Ken Shuttleworth’s practice Make has more than doubled its profits and seen its turnover increase by 28 per cent, according to its latest accounts
The company, which celebrated its 10th anniversary this week, posted a hike in profits after tax from £356,426 to £703,537 for the year ending 31 December 2013.
Owned entirely by its 133 staff, the practice also saw its turnover rise from £14.6million in 2012 to £18.6million during 2013.
Almost half of its £4.1million growth in fee income came from new work in London.
However, with the exception of Australia and Canada, the outfit’s overseas workload fell. Revenues dropped by two thirds in Europe and the Middle East and its income in India and China also dipped.
In the trading report posted this week at Companies House, the directors also highlighted a 40 per cent increase in overheads ‘mainly due to the move of our London office to bigger premises’ and the closure of its Birmingham office ‘due to the slowdown of regional work’.
Barry Cooke, financial director at Make said: ‘Our income is now at a similar level to that pre-recession.
‘We remain committed to our people as we expanded our headcount by 10 per cent and augmented training expenditure by 74 per cent in the year.’
On Wednesday more than 400 people joined the practice in its soon-to-be new studio in central London - a former basement car park in Cleveland Street (pictured below).
Previous story (AJ 09.04.13)
A bumper 2012 for Make as profits more than double
Ken Shuttleworth’s practice Make has seen a 166 per cent rise in its pre-tax profits, rocketing from £181,000 in 2011 to nearly £482,000 in the last financial year
The company, which is again predicting steady growth for the year ahead, also saw its staff numbers increase from 108 to 121 people.
Though turnover dipped from £14.6 million in 2011 to £14.5 million in the year ending 31 December 2012, the practice made big strides in India where the amount of fees billed ballooned from £60,000 to £778,100.
Workloads in the UK also rose by nearly £1 million to £11.5 million.

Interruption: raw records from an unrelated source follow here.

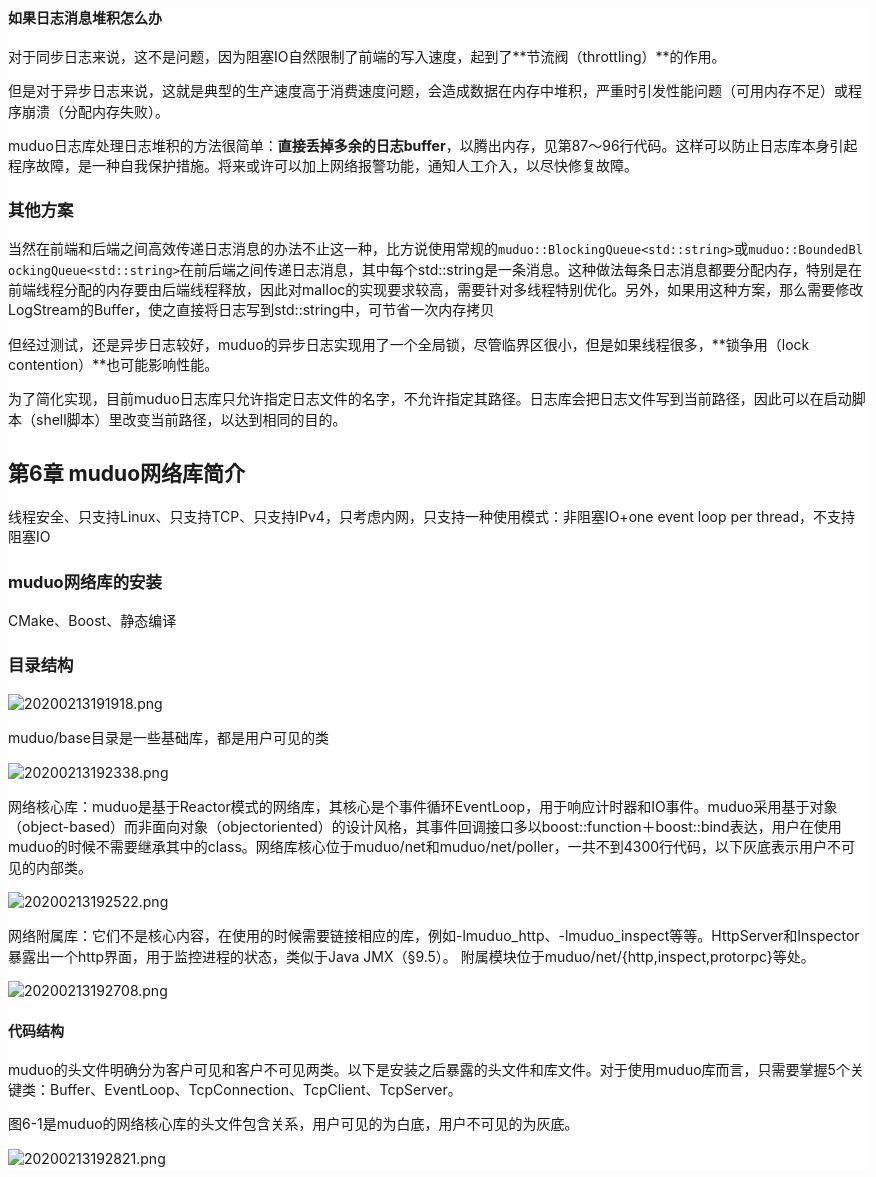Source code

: #### 如果日志消息堆积怎么办

对于同步日志来说，这不是问题，因为阻塞IO自然限制了前端的写入速度，起到了**节流阀（throttling）**的作用。

但是对于异步日志来说，这就是典型的生产速度高于消费速度问题，会造成数据在内存中堆积，严重时引发性能问题（可用内存不足）或程序崩溃（分配内存失败）。

muduo日志库处理日志堆积的方法很简单：**直接丢掉多余的日志buffer**，以腾出内存，见第87～96行代码。这样可以防止日志库本身引起程序故障，是一种自我保护措施。将来或许可以加上网络报警功能，通知人工介入，以尽快修复故障。

### 其他方案

当然在前端和后端之间高效传递日志消息的办法不止这一种，比方说使用常规的`muduo::BlockingQueue<std::string>`或`muduo::BoundedBlockingQueue<std::string>`在前后端之间传递日志消息，其中每个std::string是一条消息。这种做法每条日志消息都要分配内存，特别是在前端线程分配的内存要由后端线程释放，因此对malloc的实现要求较高，需要针对多线程特别优化。另外，如果用这种方案，那么需要修改LogStream的Buffer，使之直接将日志写到std::string中，可节省一次内存拷贝

但经过测试，还是异步日志较好，muduo的异步日志实现用了一个全局锁，尽管临界区很小，但是如果线程很多，**锁争用（lock contention）**也可能影响性能。

为了简化实现，目前muduo日志库只允许指定日志文件的名字，不允许指定其路径。日志库会把日志文件写到当前路径，因此可以在启动脚本（shell脚本）里改变当前路径，以达到相同的目的。

## 第6章 muduo网络库简介

线程安全、只支持Linux、只支持TCP、只支持IPv4，只考虑内网，只支持一种使用模式：非阻塞IO+one event loop per thread，不支持阻塞IO

### muduo网络库的安装

CMake、Boost、静态编译

### 目录结构

![20200213191918.png](https://raw.githubusercontent.com/edisonleolhl/PicBed/master/20200213191918.png)

muduo/base目录是一些基础库，都是用户可见的类

![20200213192338.png](https://raw.githubusercontent.com/edisonleolhl/PicBed/master/20200213192338.png)

网络核心库：muduo是基于Reactor模式的网络库，其核心是个事件循环EventLoop，用于响应计时器和IO事件。muduo采用基于对象（object-based）而非面向对象（objectoriented）的设计风格，其事件回调接口多以boost::function＋boost::bind表达，用户在使用muduo的时候不需要继承其中的class。网络库核心位于muduo/net和muduo/net/poller，一共不到4300行代码，以下灰底表示用户不可见的内部类。

![20200213192522.png](https://raw.githubusercontent.com/edisonleolhl/PicBed/master/20200213192522.png)

网络附属库：它们不是核心内容，在使用的时候需要链接相应的库，例如-lmuduo_http、-lmuduo_inspect等等。HttpServer和Inspector暴露出一个http界面，用于监控进程的状态，类似于Java JMX（§9.5）。
附属模块位于muduo/net/{http,inspect,protorpc}等处。

![20200213192708.png](https://raw.githubusercontent.com/edisonleolhl/PicBed/master/20200213192708.png)

#### 代码结构

muduo的头文件明确分为客户可见和客户不可见两类。以下是安装之后暴露的头文件和库文件。对于使用muduo库而言，只需要掌握5个关键类：Buffer、EventLoop、TcpConnection、TcpClient、TcpServer。

图6-1是muduo的网络核心库的头文件包含关系，用户可见的为白底，用户不可见的为灰底。

![20200213192821.png](https://raw.githubusercontent.com/edisonleolhl/PicBed/master/20200213192821.png)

In one week in January the practice bagged planning permission for three major schemes in central London, including projects in Leicester Square and Hanover Square.
However there was a drop in turnover in Europe, the Middle East and China with the amount billed in the Asian market falling from £2.7 million to £1.4
The highest earning director was paid £705,000, down from £756,000 in 2011.
Barry Cooke, Make’s financial director said: ‘Make’s 2012 financial results are indicative of the business continuing to successfully navigate the economic downturn, with turnover holding steady for the third consecutive year and a positive forecast for 2013.
‘Profits were distributed to partners as part of the 100 per cent employee owned company structure, leaving a pre-tax profit of £482,000 and net worth of £3.3 million.’
Previous story (AJ 05.04.2012)
Make’s turnover up and profits rocket
Ken Shuttleworth’s practice Make has seen a 12 per cent increase in its turnover and a huge 37 per cent hike in its gross profits
The company, which predicts further growth this year after netting a raft of new work, generated revenue of £14.6 million in the year ending 31 December 2011 - up from £13.1 million the year before.
According to Make’s latest annual accounts, the company bagged gross profits of £5.5 million, marking an increase of nearly £1.5 million on the previous 12 months.
However, after administrative expenses, the company only posted a pre-tax profit of £181,190 - albeit a significant rise on the £14,450 pre-tax profit made in 2010.
The last couple of years have witnessed an impressive turnaround for the AJ100 big hitter following a dramatic 47 per cent fall in revenue experienced in 2009 due to the recession. The company revealed a £666,810 post-tax loss that year.
Barry Cooke, financial director at Make said: ‘It has been another good year for Make, with income and profit continuing to grow despite the impact of the recession on the architectural profession as a whole.
‘The financial results for 2011 show an overall increase in revenue of 12 per cent. Fee income in Asia increased to £2.7m compared to £80,000 the previous year.’
Make now has 11 staff in its China and Hong Kong studios with its Asian work now accounting for 19 per cent of the company’s total turnover. Among the schemes on the practice’s drawing board is a 105,300m² masterplan in Hongqiao, Shanghai.
He added: ‘After distributing the profit to all partners in line with Make’s 100 per cent employee owned company structure, the net worth increased by £149,000 to £3million.
‘This growth is expected to continue in 2012 after securing significant new work in the last quarter of 2011.’